Sunday, May 19, 2013

Explaining Pentecost

Peters Pentecost speech struck lots of chords with me this year. He does 4 things, all of which resonate very strongly with the present day:

 - Deals with misconceptions ('these people are not drunk'). Often that's the starting point, there is stuff that needs to be dealt with before people will even give the Christian message a hearing.

 - Explains what is going on in terms people can understand ('this is what was spoken about through the prophet Joel'). As fewer and fewer people are familiar with God or the work of the Spirit, we have to do more explaining, not less. 'Preach the gospel at all times, use words if necessary' is a dangerous nonsense, preaching the gospel always involves words, because if people are encountering God and seeing him at work they will not often realise what's going on. And most folk are a lot further back than the Pentecost crowd, who knew who the 'prophet Joel' was, the Holy Spirit is an utterly foreign language to them. I've had several recent experiences of seeing God touch the lives of non-Christians or people who are exploring the Christian faith, and actually pointing out to them that perhaps this is God they are experiencing. Otherwise it's just put down as a 'strange peaceful feeling' or a coincidence, or not noticed at all.

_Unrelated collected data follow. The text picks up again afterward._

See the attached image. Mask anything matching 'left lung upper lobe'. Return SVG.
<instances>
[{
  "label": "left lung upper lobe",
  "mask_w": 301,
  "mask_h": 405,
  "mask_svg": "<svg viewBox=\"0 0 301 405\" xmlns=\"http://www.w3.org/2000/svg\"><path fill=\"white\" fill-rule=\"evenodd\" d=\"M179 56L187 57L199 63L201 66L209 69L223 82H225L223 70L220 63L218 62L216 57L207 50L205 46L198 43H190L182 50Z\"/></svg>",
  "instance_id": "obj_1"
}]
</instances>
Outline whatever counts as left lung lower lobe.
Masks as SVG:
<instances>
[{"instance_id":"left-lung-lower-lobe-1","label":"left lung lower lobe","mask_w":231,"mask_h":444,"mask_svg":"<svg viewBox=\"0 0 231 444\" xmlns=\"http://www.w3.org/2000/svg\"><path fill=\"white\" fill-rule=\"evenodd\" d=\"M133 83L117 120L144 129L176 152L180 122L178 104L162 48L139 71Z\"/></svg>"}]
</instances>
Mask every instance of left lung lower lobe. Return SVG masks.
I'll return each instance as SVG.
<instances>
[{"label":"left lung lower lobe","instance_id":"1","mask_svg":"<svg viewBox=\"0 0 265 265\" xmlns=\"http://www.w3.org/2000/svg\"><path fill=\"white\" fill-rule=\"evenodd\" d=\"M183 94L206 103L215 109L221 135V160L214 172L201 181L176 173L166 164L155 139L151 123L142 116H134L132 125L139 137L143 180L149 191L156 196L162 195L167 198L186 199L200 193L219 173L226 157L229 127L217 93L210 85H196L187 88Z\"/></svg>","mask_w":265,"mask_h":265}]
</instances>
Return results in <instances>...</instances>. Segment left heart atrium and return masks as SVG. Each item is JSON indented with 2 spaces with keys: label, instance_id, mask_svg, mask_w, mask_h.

 - Puts the focus on Jesus - 'God has made this Jesus, whom you crucified, both Lord and Christ'. Peter could have stayed with the phenomena, the amazing gift of languages which enabled dozens of nations to hear Gods' praise in their own local dialect. That in itself would have been enough for most people. But he knows why this has happened - the whole point is that the church should bear witness to Jesus, and that the disciples should make disciples. So he makes it clear that this is all about Jesus.

 - Explains how to respond  - 'repent and be baptised'. No messing around, no Alpha course, no invitation to join us at our next family service. They are ready there and then if they're willing to say yes to Jesus. Do we have a clear explanation of who Jesus is, and how people can respond to him? I heard during the week of a small group of soon-to-be-vicars who were asked as part of their preparation how they would lead someone to faith in Christ. A depressingly small number had anything approaching a decent and immediate answer to the question. If people can't find the door then they can't get in.

Justin Welby said during the week that evangelism is "emphatically not just a clergy thing, it's a Christian thing." It's bad enough that many clergy can't go through the 4 stages above, it's that we're not equipping our church members to do it either. And here, like many preachers, I'm preaching to myself.